SOURCE PASSAGE Block Start

Stories from DEP is a collection of feature articles
published in DEP's internal newsletter, Weekly Pipeline.
This article was originally published July 12, 2011.
Lost in Yonkers? Head South from Hillview
Situated in Yonkers, the Hillview Reservoir is an imposing presence for drivers on the New York State Thruway. As they whiz by the 90-acre man-made lake, few drivers are aware that what they are passing is one of the most critical pieces of infrastructure in the city’s water distribution system. Built from 1909 to 1915 by a DEP predecessor agency, the Board of Water Supply, the Hillview Reservoir is essentially a huge holding tank and pressure balancing mechanism that regulates the flow of water from the upstate aqueducts and reservoirs into City Water Tunnel Nos. 1, 2, and 3.

SOURCE PASSAGE Block End
DATA BELOW Block Start

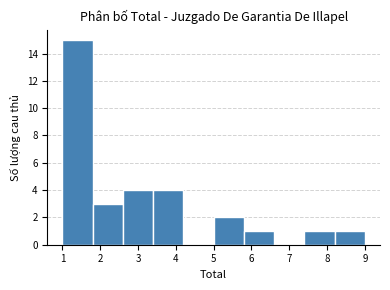

How tall is the bar that spans 8.2 to 9.0 on the x-axis? The values are not printed on the chart, so give them approximately, as read against the axis.

1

DATA BELOW Block End

**REQUIRED ACTIONS:**
(1) Translate this sentence from the Hillview Reservoir article into Spanish: "This article was originally published July 12, 2011."
(2) Reproduce the Hillview Reservoir article from "Stories from DEP" up to and including "July 12, 2011.", but swap "newsletter" for "bulletin".
The material after the Hillview Reservoir article is separate from it.

**OUTPUTS FOR THE TASKS:**
(1) Este artículo se publicó originalmente el 12 de julio de 2011.

(2)
Stories from DEP is a collection of feature articles
published in DEP's internal bulletin, Weekly Pipeline.
This article was originally published July 12, 2011.